I wouldn’t use the term BDSM to describe their relationship. Certainly, they play with power dynamics and flirt with violence in their sex life, but I think S&M has become overused—and yeah, I don’t think Fifty Shades of Grey is particularly S&M! If you read the Marquis de Sade’s writing, which is where sadism comes from, it’s all about tying up a young girl to a tree and slicing her to bits while masturbating. It’s really disgusting, dark stuff that I really wish I hadn’t read. So I want to be careful about not using that term to describe Elsie and Jared’s relationship, but Elsie definitely enjoys the violence they play with in their sex life, and it’s a big reason she’s drawn to Jared. It’s a relief for her to be in situations where she feels out of control, but knows she actually does have control. She can say to Jared, stop, at any point in their sex life. In the rest of their life she doesn’t have that control over him at all. When he hurts her emotionally, if he’s on a drug and alcohol binge and doing something entirely unacceptable, she can’t do anything about it, and that is the real violence that he causes her. Their sex is what’s addictive about him, because she gets the thrill of being with a man who feels really powerful and confident and takes control, and so she’s freed from thinking for a little while, but she knows she can control the way that the sex goes, and she knows she’s always going to get pleasure from it, because Jared does care about her pleasure, too.
Unlike some of her other partners.
It’s a sanctioned violence with clear boundaries, as opposed to the emotional violence, which is uncontrollable, something she can’t contain. You mention Fifty Shades of Grey, and I know you wrote about that and Lena Dunham’s Girls in a 2014 article for Dissent magazine. You identified what seems like—and this is my term—a pseudo-feminist tendency towards self-blame. Is this a dynamic you explored with Elsie?

Dataset rows:
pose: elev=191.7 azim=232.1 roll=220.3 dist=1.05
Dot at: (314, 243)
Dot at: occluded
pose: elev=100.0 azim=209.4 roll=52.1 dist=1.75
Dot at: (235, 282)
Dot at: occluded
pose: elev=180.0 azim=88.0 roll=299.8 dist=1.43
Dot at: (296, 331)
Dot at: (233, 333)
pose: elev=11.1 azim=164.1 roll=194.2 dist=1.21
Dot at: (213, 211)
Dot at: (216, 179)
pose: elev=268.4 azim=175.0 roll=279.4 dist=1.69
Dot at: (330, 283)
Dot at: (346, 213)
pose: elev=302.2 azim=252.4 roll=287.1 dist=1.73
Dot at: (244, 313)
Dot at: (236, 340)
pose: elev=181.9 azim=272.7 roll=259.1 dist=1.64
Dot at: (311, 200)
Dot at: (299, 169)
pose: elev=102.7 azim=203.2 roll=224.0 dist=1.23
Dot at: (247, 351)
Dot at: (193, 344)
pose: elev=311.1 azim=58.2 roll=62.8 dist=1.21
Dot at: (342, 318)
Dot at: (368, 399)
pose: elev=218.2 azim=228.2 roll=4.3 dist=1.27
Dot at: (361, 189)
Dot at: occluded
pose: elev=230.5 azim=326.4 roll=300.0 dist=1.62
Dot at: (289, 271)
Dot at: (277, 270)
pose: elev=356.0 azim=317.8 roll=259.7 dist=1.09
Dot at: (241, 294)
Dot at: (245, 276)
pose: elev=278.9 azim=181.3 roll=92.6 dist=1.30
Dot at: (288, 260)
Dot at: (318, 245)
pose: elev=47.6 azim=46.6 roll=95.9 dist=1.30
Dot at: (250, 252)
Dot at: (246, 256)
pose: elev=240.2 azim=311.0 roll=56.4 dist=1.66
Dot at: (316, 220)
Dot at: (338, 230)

What is needed: Reproduce the interview excerpt about Elsie and Jared word for word, in full.

Reply:
I wouldn’t use the term BDSM to describe their relationship. Certainly, they play with power dynamics and flirt with violence in their sex life, but I think S&M has become overused—and yeah, I don’t think Fifty Shades of Grey is particularly S&M! If you read the Marquis de Sade’s writing, which is where sadism comes from, it’s all about tying up a young girl to a tree and slicing her to bits while masturbating. It’s really disgusting, dark stuff that I really wish I hadn’t read. So I want to be careful about not using that term to describe Elsie and Jared’s relationship, but Elsie definitely enjoys the violence they play with in their sex life, and it’s a big reason she’s drawn to Jared. It’s a relief for her to be in situations where she feels out of control, but knows she actually does have control. She can say to Jared, stop, at any point in their sex life. In the rest of their life she doesn’t have that control over him at all. When he hurts her emotionally, if he’s on a drug and alcohol binge and doing something entirely unacceptable, she can’t do anything about it, and that is the real violence that he causes her. Their sex is what’s addictive about him, because she gets the thrill of being with a man who feels really powerful and confident and takes control, and so she’s freed from thinking for a little while, but she knows she can control the way that the sex goes, and she knows she’s always going to get pleasure from it, because Jared does care about her pleasure, too.
Unlike some of her other partners.
It’s a sanctioned violence with clear boundaries, as opposed to the emotional violence, which is uncontrollable, something she can’t contain. You mention Fifty Shades of Grey, and I know you wrote about that and Lena Dunham’s Girls in a 2014 article for Dissent magazine. You identified what seems like—and this is my term—a pseudo-feminist tendency towards self-blame. Is this a dynamic you explored with Elsie?